Enfin, une autre question pourrait être soulevée devant la Cour de Strasbourg : celle de l’impartialité du Conseil constitutionnel garanti à l’article 6 de la Convention. En effet, d’une part plusieurs de ses membres, et non des moindres, ont exprimé publiquement leur adhésion politique au mariage entre personnes de même sexe, et d’autre part, le Conseil constitutionnel en formation plénière a déjà eu à statuer sur la loi avant sa promulgation. Or, le fait que les mêmes « juges » statuent plusieurs fois sur la même affaire suffit pour la Cour de Strasbourg à mettre en doute l’impartialité objective de la juridiction en cause.
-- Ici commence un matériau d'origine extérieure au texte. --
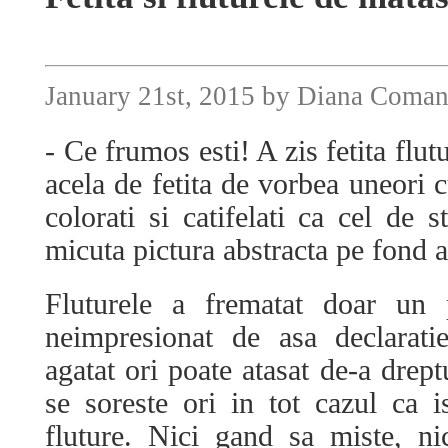
January 21st, 2015 by Diana Coma
- Ce frumos esti! A zis fetita flut
acela de fetita de vorbea uneori c
colorati si catifelati ca cel de s
micuta pictura abstracta pe fond a
Fluturele a frematat doar un 
neimpresionat de asa declarati
agatat ori poate atasat de-a drep
se soreste ori in tot cazul ca 
fluture. Nici gand sa miste, n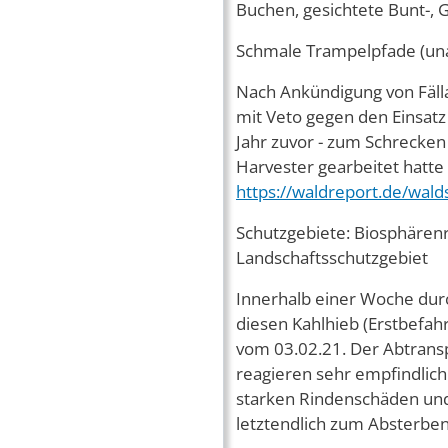
Buchen, gesichtete Bunt-, 
Schmale Trampelpfade (un
Nach Ankündigung von Fäll
mit Veto gegen den Einsatz 
Jahr zuvor - zum Schrecken 
Harvester gearbeitet hatte 
https://waldreport.de/wal
Schutzgebiete: Biosphärenr
Landschaftsschutzgebiet
Innerhalb einer Woche durc
diesen Kahlhieb (Erstbefahr
vom 03.02.21. Der Abtranspo
reagieren sehr empfindlich 
starken Rindenschäden und 
letztendlich zum Absterben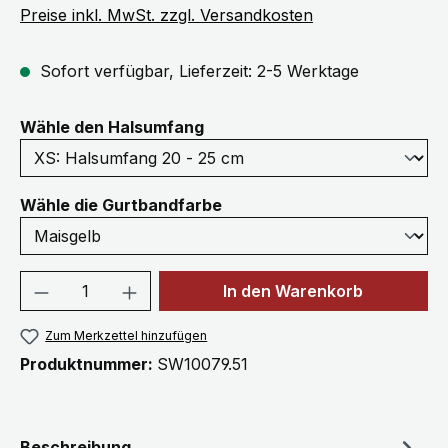
Preise inkl. MwSt. zzgl. Versandkosten
Sofort verfügbar, Lieferzeit: 2-5 Werktage
auswählen
Wähle den Halsumfang
auswählen
Wähle die Gurtbandfarbe
Produkt Anzahl: Gib den gewünschten We
In den Warenkorb
Zum Merkzettel hinzufügen
Produktnummer:
SW10079.51
Beschreibung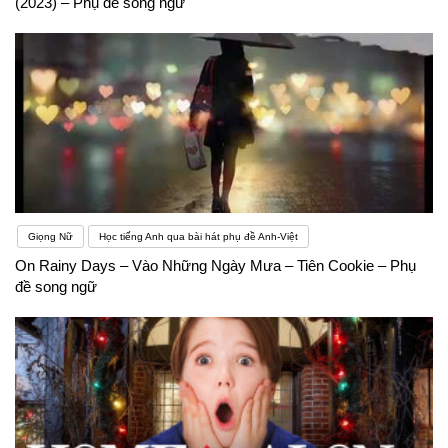
(2023) – Phụ đề song ngữ
Giọng Nữ
Học tiếng Anh qua bài hát phụ đề Anh-Việt
On Rainy Days – Vào Những Ngày Mưa – Tiên Cookie – Phụ
đề song ngữ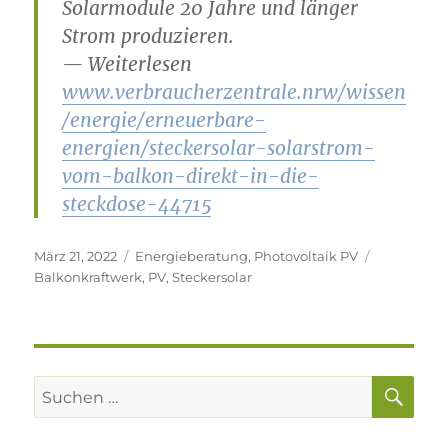
Solarmodule 20 Jahre und länger
Strom produzieren.
— Weiterlesen
www.verbraucherzentrale.nrw/wissen
/energie/erneuerbare-
energien/steckersolar-solarstrom-
vom-balkon-direkt-in-die-
steckdose-44715
Veröffentlicht
Kategorien
Schlagwört
März 21, 2022
Energieberatung
,
Photovoltaik PV
am
Balkonkraftwerk
,
PV
,
Steckersolar
SU
Suchen
nach: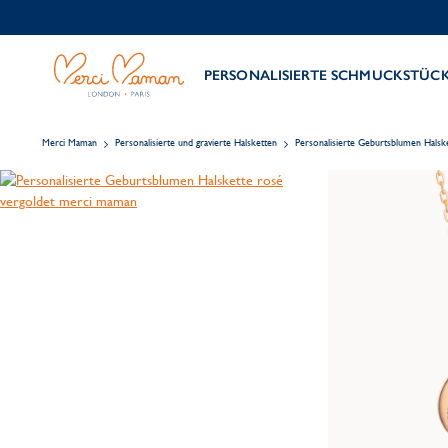
PERSONALISIERTE SCHMUCKSTÜC
Merci Maman
Personalisierte und gravierte Halsketten
Personalisierte Geburtsblumen Halsk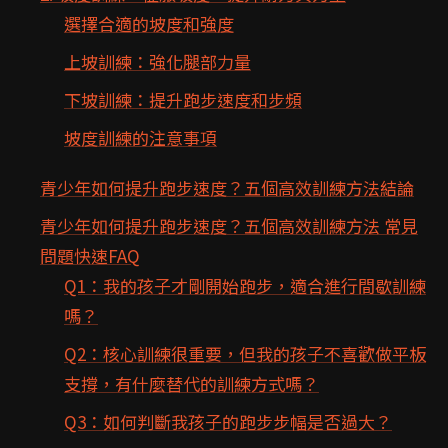
選擇合適的坡度和強度
上坡訓練：強化腿部力量
下坡訓練：提升跑步速度和步頻
坡度訓練的注意事項
青少年如何提升跑步速度？五個高效訓練方法結論
青少年如何提升跑步速度？五個高效訓練方法 常見
問題快速FAQ
Q1：我的孩子才剛開始跑步，適合進行間歇訓練
嗎？
Q2：核心訓練很重要，但我的孩子不喜歡做平板
支撐，有什麼替代的訓練方式嗎？
Q3：如何判斷我孩子的跑步步幅是否過大？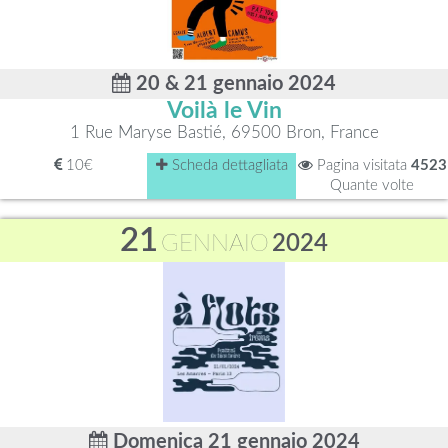
20 & 21 gennaio 2024
Voilà le Vin
1 Rue Maryse Bastié, 69500 Bron, France
10€
Scheda dettagliata
Pagina visitata
4523
Quante volte
21
GENNAIO
2024
Domenica 21 gennaio 2024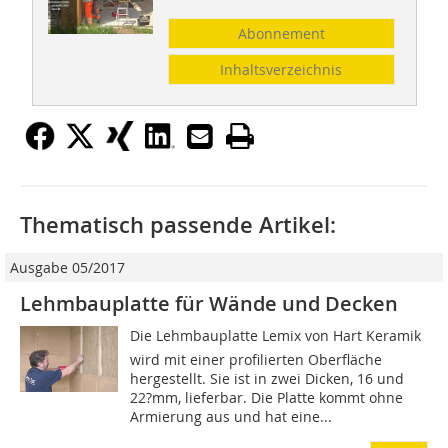
Abonnement
Inhaltsverzeichnis
Thematisch passende Artikel:
Ausgabe 05/2017
Lehmbauplatte für Wände und Decken
Die Lehmbauplatte Lemix von Hart Keramik
wird mit einer profilierten Oberfläche
hergestellt. Sie ist in zwei Dicken, 16 und
22?mm, lieferbar. Die Platte kommt ohne
Armierung aus und hat eine...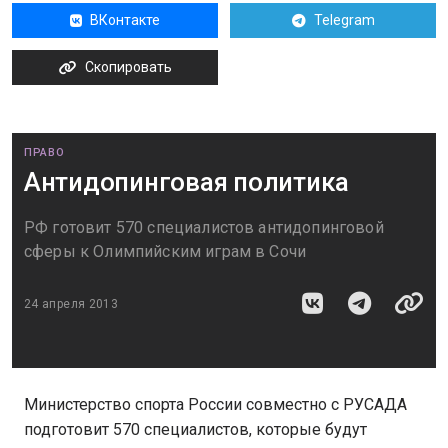
ВКонтакте
Telegram
Скопировать
ПРАВО
Антидопинговая политика
РФ готовит 570 специалистов антидопинговой
сферы к Олимпийским играм в Сочи
24 апреля 2013
Министерство спорта России совместно с РУСАДА
подготовит 570 специалистов, которые будут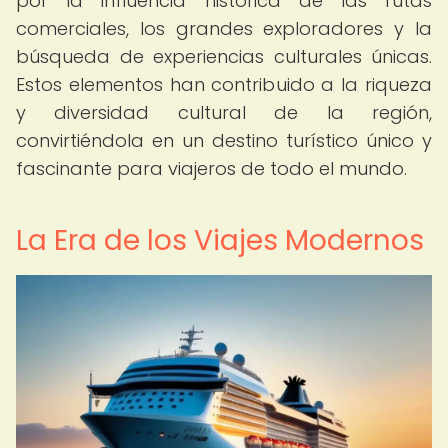
por la influencia histórica de las rutas
comerciales, los grandes exploradores y la
búsqueda de experiencias culturales únicas.
Estos elementos han contribuido a la riqueza
y diversidad cultural de la región,
convirtiéndola en un destino turístico único y
fascinante para viajeros de todo el mundo.
La Era de los Viajes Modernos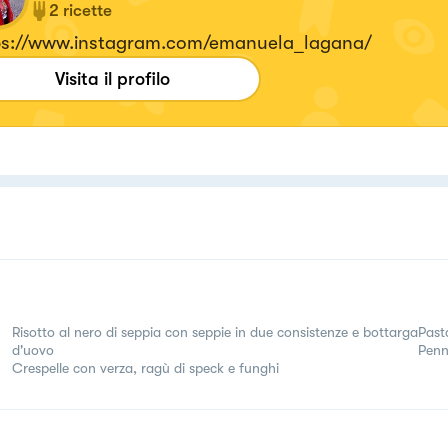
2
ricette
ps://www.instagram.com/emanuela_lagana/
Visita il profilo
Risotto al nero di seppia con seppie in due consistenze e bottarga
Past
d'uovo
Penn
Crespelle con verza, ragù di speck e funghi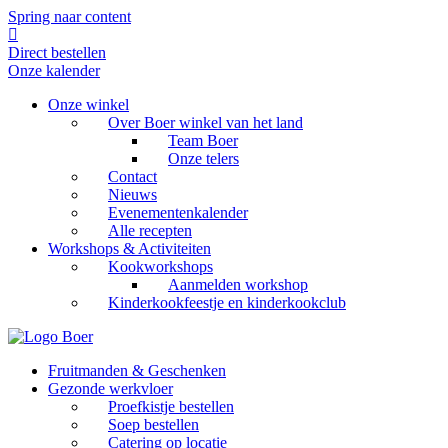
Spring naar content
Direct bestellen
Onze kalender
Onze winkel
Over Boer winkel van het land
Team Boer
Onze telers
Contact
Nieuws
Evenementenkalender
Alle recepten
Workshops & Activiteiten
Kookworkshops
Aanmelden workshop
Kinderkookfeestje en kinderkookclub
Fruitmanden & Geschenken
Gezonde werkvloer
Proefkistje bestellen
Soep bestellen
Catering op locatie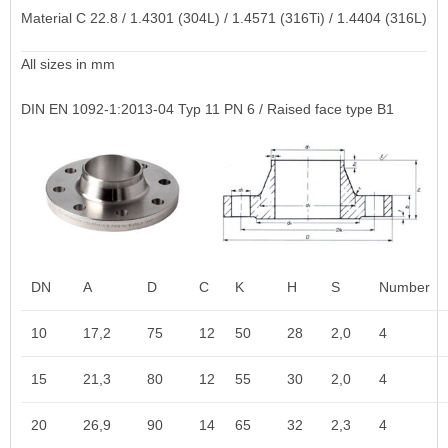
Material C 22.8 / 1.4301 (304L) / 1.4571 (316Ti) / 1.4404 (316L)
All sizes in mm
DIN EN 1092-1:2013-04 Typ 11 PN 6 / Raised face type B1
DN
A
D
C
K
H
S
Number
10
17,2
75
12
50
28
2,0
4
15
21,3
80
12
55
30
2,0
4
20
26,9
90
14
65
32
2,3
4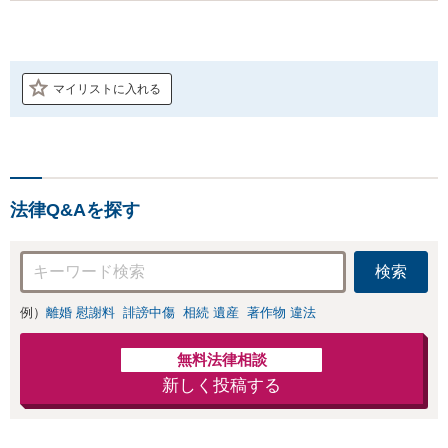
マイリストに入れる
法律Q&Aを探す
検索
例）
離婚 慰謝料
誹謗中傷
相続 遺産
著作物 違法
無料法律相談
新しく投稿する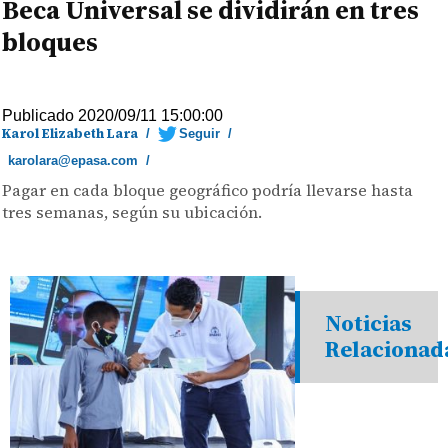
Beca Universal se dividirán en tres
bloques
Publicado 2020/09/11 15:00:00
Karol Elizabeth Lara
/
Seguir
/
karolara@epasa.com
/
Pagar en cada bloque geográfico podría llevarse hasta
tres semanas, según su ubicación.
Noticias
Relacionad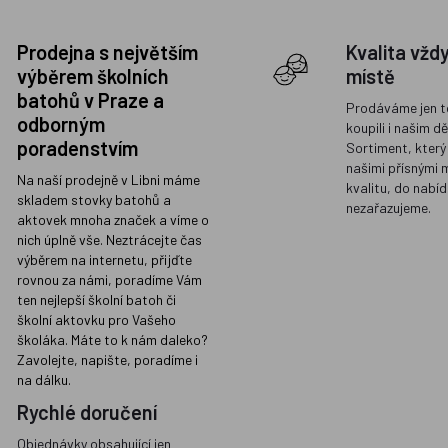
Prodejna s největším
Kvalita vžd
výběrem školních
místě
batohů v Praze a
Prodáváme jen t
odborným
koupili i našim d
poradenstvím
Sortiment, který
našimi přísnými 
Na naší prodejně v Libni máme
kvalitu, do nabíd
skladem stovky batohů a
nezařazujeme.
aktovek mnoha značek a víme o
nich úplně vše. Neztrácejte čas
výběrem na internetu, přijďte
rovnou za námi, poradíme Vám
ten nejlepší školní batoh či
školní aktovku pro Vašeho
školáka. Máte to k nám daleko?
Zavolejte, napište, poradíme i
na dálku.
Rychlé doručení
Objednávky obsahující jen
Il est vrai que les procédures devant le Conseil constitutionnel sont d’une nature particulière, cependant, l’invocation de cette particularité pourrait ne pas suffire à justifier la non-application de l’article 6 de la Convention à la procédure de QPC, car les juridictions ordinaires sont tenues de respecter les décisions du Conseil constitutionnel.
Finalement, il ressort de la jurisprudence de Strasbourg qu’un recours des maires objecteurs à la CEDH aurait des chances réelles d’obtenir gain de cause. Cependant, il faut garder à l’esprit que la Cour de Strasbourg -comme le Conseil constitutionnel- n’est pas plus une juridiction ordinaire. Ses jugements, qui sont toujours d’espèce, dépendent largement de facteurs politiques et de l’aléa de la composition de la chambre amenée à statuer, lorsqu’ils portent sur des matières idéologiques hautement controversées.